Directions.
1. Reproduce verbatim the part of the Python passage on reversed() and sorted() that runs from "Note that sort uses" up to and including "the code below.".
2. Answer these questions from the Python passage on reversed() and sorted():
(a) For which kinds of collections does the passage say reversed() works, and which kind does it exclude?
(b) What does sorted() rely on to decide the order of a collection?
(c) What error message appears when sorted() is called on a list mixing integers and strings?

For ordered collections (like a list or a tuple, but not a dictionary), the *reversed()* function will return the items in the collection, but reversed. Let's see it in action:

In [3]:
for food_item in reversed(grocery_list):
    print(food_item)

Cheese
Bread
Milk
Eggs


## Sorting with sorted()

We can sort an ordered collection using the *sorted()* function

In [4]:
sorted(grocery_list)

['Bread', 'Cheese', 'Eggs', 'Milk']

Note that sort uses the built in comparison operator (i.e. >, < and ==) to decide the order of the collection. This means that strings will sort in lexical (alphabetical) order, while numbers will sort in numeric order:

In [5]:
sorted([4,5,2,1,5,7])

[1, 2, 4, 5, 5, 7]

Note that sorted() will refuse to sort lists where the types cannot be compared to each other. For example, there's no reasonable way to order arbitrary strings with integers, so Python will refuse to execute the code below.

In [12]:
sorted([1, '2', 4, 'bananna'])

TypeError: unorderable types: str() < int()

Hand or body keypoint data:
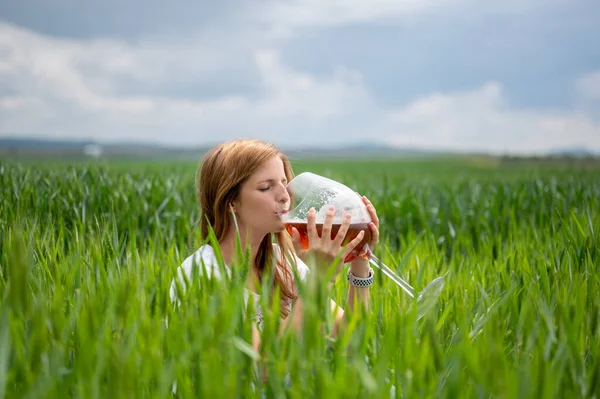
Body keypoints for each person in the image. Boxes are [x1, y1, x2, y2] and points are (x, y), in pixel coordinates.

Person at [169, 138, 380, 360]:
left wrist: (360, 259)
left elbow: (350, 342)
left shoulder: (284, 263)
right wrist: (319, 279)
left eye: (284, 183)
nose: (285, 196)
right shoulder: (202, 275)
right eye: (266, 187)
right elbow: (261, 370)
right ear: (231, 202)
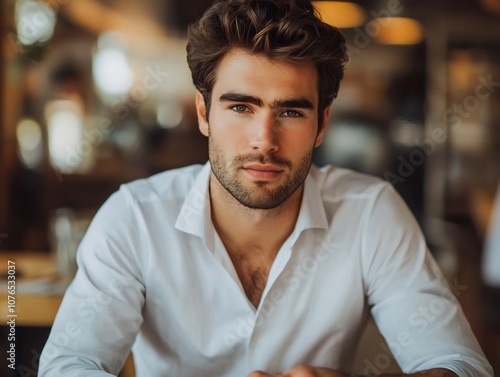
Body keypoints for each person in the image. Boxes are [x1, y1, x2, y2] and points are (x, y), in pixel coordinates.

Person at [39, 0, 493, 376]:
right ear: (203, 112)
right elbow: (69, 366)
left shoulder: (370, 212)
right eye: (240, 107)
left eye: (291, 112)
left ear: (322, 123)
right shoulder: (135, 217)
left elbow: (460, 365)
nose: (264, 140)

Task-by-task solutions.
1.
Note that sort uses the built in comparison operator (i.e. >, < and ==) to decide the order of the collection. This means that strings will sort in lexical (alphabetical) order, while numbers will sort in numeric order:

In [5]:
sorted([4,5,2,1,5,7])

[1, 2, 4, 5, 5, 7]

Note that sorted() will refuse to sort lists where the types cannot be compared to each other. For example, there's no reasonable way to order arbitrary strings with integers, so Python will refuse to execute the code below.

2.
(a) Ordered collections, such as a list or a tuple; a dictionary is excluded.
(b) The built-in comparison operators (>, < and ==).
(c) TypeError: unorderable types: str() < int()